4. Divide by [tex]\( n-1 \)[/tex] (where [tex]\( n \)[/tex] is the number of data values, 4 in this case).
5. Take the square root of the result.
The given formula:
[tex]\[ s=\sqrt{\frac{(18-19.3)^2+(11-19.3)^2+(22-19.3)^2+(26-19.3)^2}{3}} \][/tex]
Substituting the values into the formula, we get:
[tex]\[ s=\sqrt{\frac{(18-19.3)^2+(11-19.3)^2+(22-19.3)^2+(26-19.3)^2}{3}} \][/tex]

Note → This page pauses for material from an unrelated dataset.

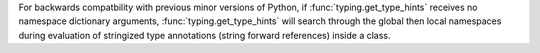 For backwards compatbility with previous minor versions of Python,
if :func:`typing.get_type_hints` receives no namespace dictionary arguments,
:func:`typing.get_type_hints` will search through the global then local
namespaces during evaluation of stringized type annotations
(string forward references) inside a class.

Simplifying inside the square root:
[tex]\[ s=\sqrt{\frac{(18-19.3)^2+(11-19.3)^2+(22-19.3)^2+(26-19.3)^2}{3}} =s=\sqrt{\frac{(-1.3)^2+(-8.3)^2+(2.7)^2+(6.7)^2}{3}} \][/tex]
Calculating the squares:
[tex]\[ s=\sqrt{\frac{1.69+68.89+7.29+44.89}{3}}=\sqrt{\frac{122.76}{3}}=\sqrt{40.92} \][/tex]
Taking the square root:
[tex]\[ s \approx 6.397 \][/tex]
Thus, the standard deviation for the data set is [tex]\( 6.397 \)[/tex].
[tex]\[ s=6.397 \quad \checkmark \][/tex]
So, the standard deviation is approximately [tex]\( \boxed{6.397} \)[/tex].